Anotações sobre o fim do mundo (VII)

O mundo foi tão dominado pelo discurso do produtivismo que até velhos esquerdistas são flagrados volta e meia discutindo prejuízos, queda nas bolsas, falências múltiplas e coisas assim. Como se fosse deles cada centavo supostamente perdido. Digo supostamente, porque a loucura capitalista nos empurrou para a riqueza virtual, a financeirização da vida, que fez tudo se tornar volátil em segundos. A Rússia brigou com os sauditas de noite e a Petrobrás amanhece valendo menos 50 bilhões. Ah, briga resolvida. E a Petrobrás ganha outros tantos no mesmo lapso de tempo. O jornalismo, bastião de resistência ao ordinário – como dizia a amiga Ilma Fontes - entrou nesse jogo, se permitindo roteirizar a chorumela neoliberal, conferindo relevância ao seu diário de iniquidades. Só uma peste que deixa no mesmo nível de insegurança o primeiro ministro inglês, o príncipe Charles e a cachorra de Corí para nos chamar de volta à realidade. Andam dizendo que depois dessa gripe o mundo não será mais o mesmo. Quiçá que sim, afinal, como disse Caetano já há algum tempo: alguma coisa estava fora da ordem. Depois dessa vai ficar mais fácil pensar livre, sacudir velhas ideias caiadas como novas e derrubar certezas que não resistiram a uma gripe. Novamente Caetano: la leche buena toda em mi garganta, la mala leche para los puretas.

Anotações sobre o fim do mundo (VI)


Aproveito também a quarentena para os muito mais de 40 filmes atrasados, que vejo agora um a um, dos diálogos improváveis de Abbas Kiarostami ao cinema soviético, que, depois da debacle da cortina de ferro, começou a despertar meu interesse. E é um grande cinema, com diretores, técnicos e atores sofisticados, que mantêm a tradição iniciada no limiar do século passado, com Eisenstein e tantos outros.

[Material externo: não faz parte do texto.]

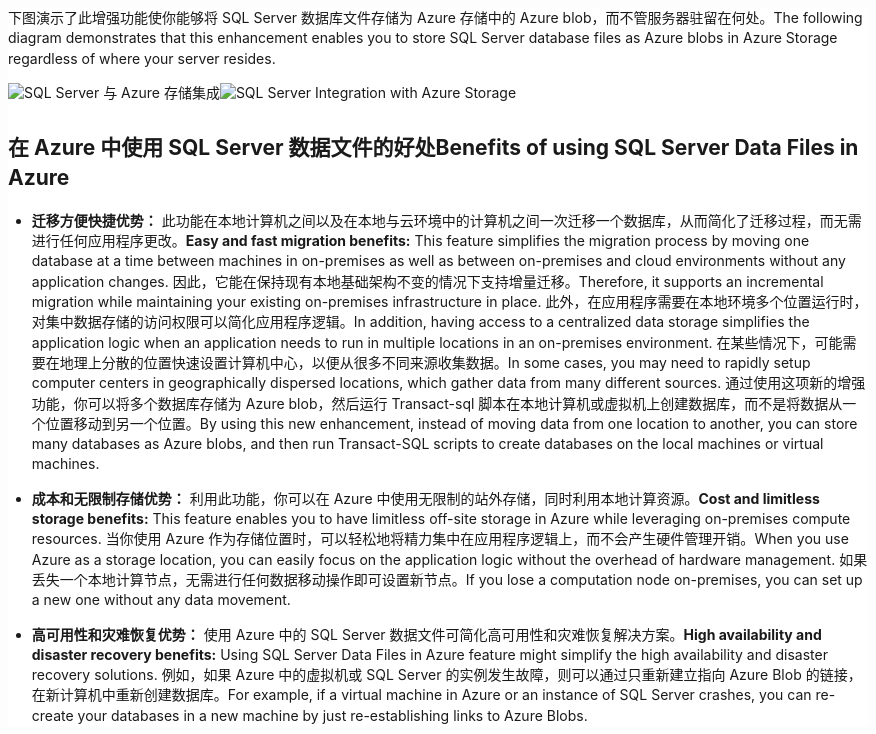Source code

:  <span data-ttu-id="1d5e6-110">下图演示了此增强功能使你能够将 SQL Server 数据库文件存储为 Azure 存储中的 Azure blob，而不管服务器驻留在何处。</span><span class="sxs-lookup"><span data-stu-id="1d5e6-110">The following diagram demonstrates that this enhancement enables you to store SQL Server database files as Azure blobs in Azure Storage regardless of where your server resides.</span></span>  
  
 <span data-ttu-id="1d5e6-111">![SQL Server 与 Azure 存储集成](../../database-engine/media/sql-server-dbfiles-stored-as-blobs.gif "SQL Server 与 Azure 存储集成")</span><span class="sxs-lookup"><span data-stu-id="1d5e6-111">![SQL Server Integration with Azure Storage](../../database-engine/media/sql-server-dbfiles-stored-as-blobs.gif "SQL Server Integration with Azure Storage")</span></span>  
  
## <a name="benefits-of-using-sql-server-data-files-in-azure"></a><span data-ttu-id="1d5e6-112">在 Azure 中使用 SQL Server 数据文件的好处</span><span class="sxs-lookup"><span data-stu-id="1d5e6-112">Benefits of using SQL Server Data Files in Azure</span></span>  
  
-   <span data-ttu-id="1d5e6-113">**迁移方便快捷优势：** 此功能在本地计算机之间以及在本地与云环境中的计算机之间一次迁移一个数据库，从而简化了迁移过程，而无需进行任何应用程序更改。</span><span class="sxs-lookup"><span data-stu-id="1d5e6-113">**Easy and fast migration benefits:** This feature simplifies the migration process by moving one database at a time between machines in on-premises as well as between on-premises and cloud environments without any application changes.</span></span> <span data-ttu-id="1d5e6-114">因此，它能在保持现有本地基础架构不变的情况下支持增量迁移。</span><span class="sxs-lookup"><span data-stu-id="1d5e6-114">Therefore, it supports an incremental migration while maintaining your existing on-premises infrastructure in place.</span></span> <span data-ttu-id="1d5e6-115">此外，在应用程序需要在本地环境多个位置运行时，对集中数据存储的访问权限可以简化应用程序逻辑。</span><span class="sxs-lookup"><span data-stu-id="1d5e6-115">In addition, having access to a centralized data storage simplifies the application logic when an application needs to run in multiple locations in an on-premises environment.</span></span> <span data-ttu-id="1d5e6-116">在某些情况下，可能需要在地理上分散的位置快速设置计算机中心，以便从很多不同来源收集数据。</span><span class="sxs-lookup"><span data-stu-id="1d5e6-116">In some cases, you may need to rapidly setup computer centers in geographically dispersed locations, which gather data from many different sources.</span></span> <span data-ttu-id="1d5e6-117">通过使用这项新的增强功能，你可以将多个数据库存储为 Azure blob，然后运行 Transact-sql 脚本在本地计算机或虚拟机上创建数据库，而不是将数据从一个位置移动到另一个位置。</span><span class="sxs-lookup"><span data-stu-id="1d5e6-117">By using this new enhancement, instead of moving data from one location to another, you can store many databases as Azure blobs, and then run Transact-SQL scripts to create databases on the local machines or virtual machines.</span></span>  
  
-   <span data-ttu-id="1d5e6-118">**成本和无限制存储优势：** 利用此功能，你可以在 Azure 中使用无限制的站外存储，同时利用本地计算资源。</span><span class="sxs-lookup"><span data-stu-id="1d5e6-118">**Cost and limitless storage benefits:** This feature enables you to have limitless off-site storage in Azure while leveraging on-premises compute resources.</span></span> <span data-ttu-id="1d5e6-119">当你使用 Azure 作为存储位置时，可以轻松地将精力集中在应用程序逻辑上，而不会产生硬件管理开销。</span><span class="sxs-lookup"><span data-stu-id="1d5e6-119">When you use Azure as a storage location, you can easily focus on the application logic without the overhead of hardware management.</span></span> <span data-ttu-id="1d5e6-120">如果丢失一个本地计算节点，无需进行任何数据移动操作即可设置新节点。</span><span class="sxs-lookup"><span data-stu-id="1d5e6-120">If you lose a computation node on-premises, you can set up a new one without any data movement.</span></span>  
  
-   <span data-ttu-id="1d5e6-121">**高可用性和灾难恢复优势：** 使用 Azure 中的 SQL Server 数据文件可简化高可用性和灾难恢复解决方案。</span><span class="sxs-lookup"><span data-stu-id="1d5e6-121">**High availability and disaster recovery benefits:** Using SQL Server Data Files in Azure feature might simplify the high availability and disaster recovery solutions.</span></span> <span data-ttu-id="1d5e6-122">例如，如果 Azure 中的虚拟机或 SQL Server 的实例发生故障，则可以通过只重新建立指向 Azure Blob 的链接，在新计算机中重新创建数据库。</span><span class="sxs-lookup"><span data-stu-id="1d5e6-122">For example, if a virtual machine in Azure or an instance of SQL Server crashes, you can re-create your databases in a new machine by just re-establishing links to Azure Blobs.</span></span>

Aqui, duas dicas:
Fausto, de F. W. Murnau, baseado na obra do célebre Goethe, que explora o mito do homem que vendeu a alma ao diabo. O filme é de 1926 e é um dos grandes trabalhos de Murnau, um dos mais valorosos representantes do cinema mudo e do chamado cinema expressionista alemão. Além de ser baseado num gigante da literatura universal, o diretor é um pioneiro dos efeitos especiais no cinema e, para alcançar os resultados do filme, desenvolve uma obstinada construção de cada cena, algo praticamente impensável ainda na aurora do cinema no mundo inteiro.

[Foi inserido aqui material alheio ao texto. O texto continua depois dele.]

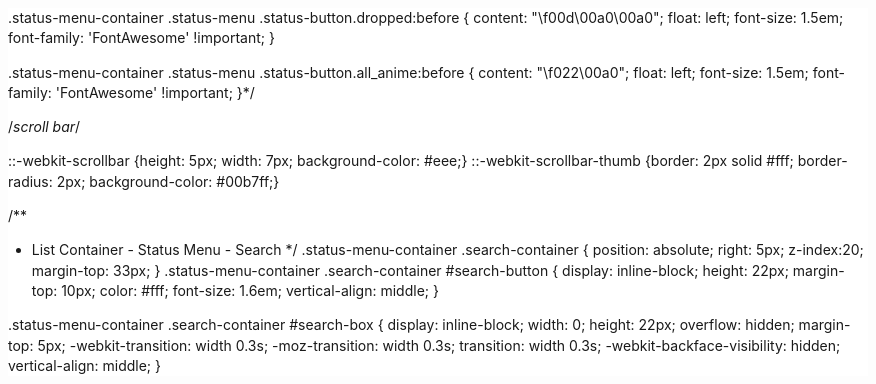 .status-menu-container .status-menu .status-button.dropped:before {
content: "\f00d\00a0\00a0";
float: left;
font-size: 1.5em;
font-family: 'FontAwesome' !important;
}

.status-menu-container .status-menu .status-button.all_anime:before {
content: "\f022\00a0";
float: left;
font-size: 1.5em;
font-family: 'FontAwesome' !important;
}*/


/*scroll bar*/

::-webkit-scrollbar
{height: 5px;
width: 7px;
background-color: #eee;}
::-webkit-scrollbar-thumb
{border: 2px solid #fff;
border-radius: 2px;
background-color: #00b7ff;}

/**
 * List Container - Status Menu - Search
 */
.status-menu-container .search-container {
    position: absolute;
    right: 5px;
	z-index:20;
	margin-top: 33px;
}
.status-menu-container .search-container #search-button {
    display: inline-block;
    height: 22px;
    margin-top: 10px;
    color: #fff;
    font-size: 1.6em;
    vertical-align: middle;
}

.status-menu-container .search-container #search-box {
    display: inline-block;
    width: 0;
    height: 22px;
    overflow: hidden;
    margin-top: 5px;
    -webkit-transition: width 0.3s;
    -moz-transition: width 0.3s;
    transition: width 0.3s;
    -webkit-backface-visibility: hidden;
    vertical-align: middle;
}
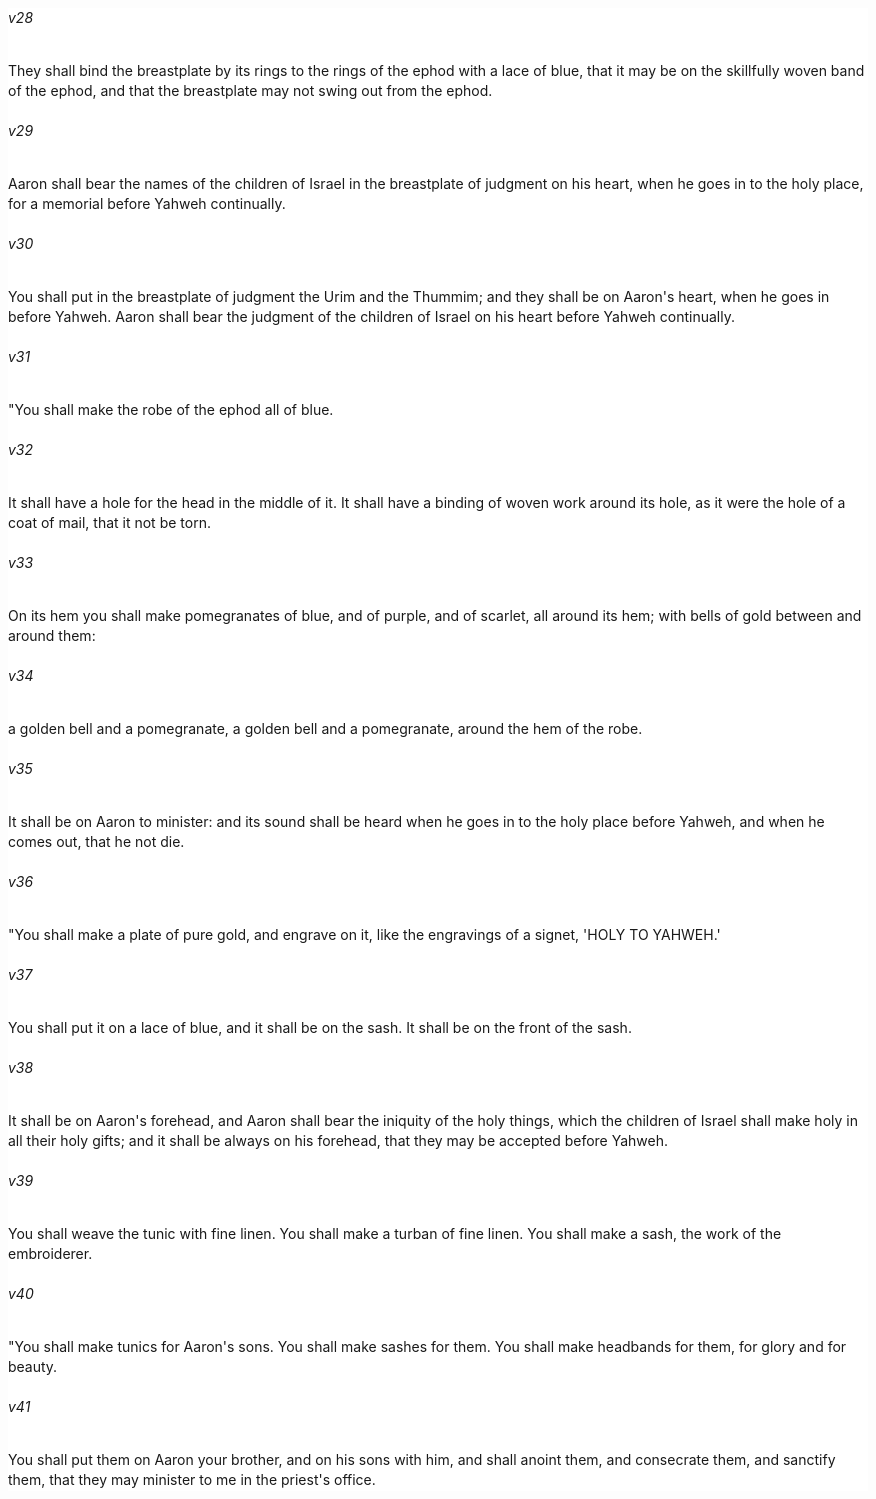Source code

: ###### v28 
They shall bind the breastplate by its rings to the rings of the ephod with a lace of blue, that it may be on the skillfully woven band of the ephod, and that the breastplate may not swing out from the ephod. 

###### v29 
Aaron shall bear the names of the children of Israel in the breastplate of judgment on his heart, when he goes in to the holy place, for a memorial before Yahweh continually. 

###### v30 
You shall put in the breastplate of judgment the Urim and the Thummim; and they shall be on Aaron's heart, when he goes in before Yahweh. Aaron shall bear the judgment of the children of Israel on his heart before Yahweh continually. 

###### v31 
"You shall make the robe of the ephod all of blue. 

###### v32 
It shall have a hole for the head in the middle of it. It shall have a binding of woven work around its hole, as it were the hole of a coat of mail, that it not be torn. 

###### v33 
On its hem you shall make pomegranates of blue, and of purple, and of scarlet, all around its hem; with bells of gold between and around them: 

###### v34 
a golden bell and a pomegranate, a golden bell and a pomegranate, around the hem of the robe. 

###### v35 
It shall be on Aaron to minister: and its sound shall be heard when he goes in to the holy place before Yahweh, and when he comes out, that he not die. 

###### v36 
"You shall make a plate of pure gold, and engrave on it, like the engravings of a signet, 'HOLY TO YAHWEH.' 

###### v37 
You shall put it on a lace of blue, and it shall be on the sash. It shall be on the front of the sash. 

###### v38 
It shall be on Aaron's forehead, and Aaron shall bear the iniquity of the holy things, which the children of Israel shall make holy in all their holy gifts; and it shall be always on his forehead, that they may be accepted before Yahweh. 

###### v39 
You shall weave the tunic with fine linen. You shall make a turban of fine linen. You shall make a sash, the work of the embroiderer. 

###### v40 
"You shall make tunics for Aaron's sons. You shall make sashes for them. You shall make headbands for them, for glory and for beauty. 

###### v41 
You shall put them on Aaron your brother, and on his sons with him, and shall anoint them, and consecrate them, and sanctify them, that they may minister to me in the priest's office.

Vassa, história de uma família burguesa da Rússia pré-revolucionária, enfrentando já os prenúncios da nova era política que dominaria o país até... até hoje. O filme baseia-se numa peça de Maksim Gorky, ele mesmo, autor do célebre A Mãe, que fez a cabeça da esquerda mais velha, como este locutor que vos fala. Gorky foi inicialmente um propagandista da revolução e, além de A Mãe, esta peça integra o repertório das obras de arte que o regime russo usou para incrustar seus dogmas. Pouco depois ele se revolta contra o regime de Stalin, mas aí já outra história. Fiquemos com o filme, que vale como registro histórico de um período, para quem quiser conhecer um pouco da história.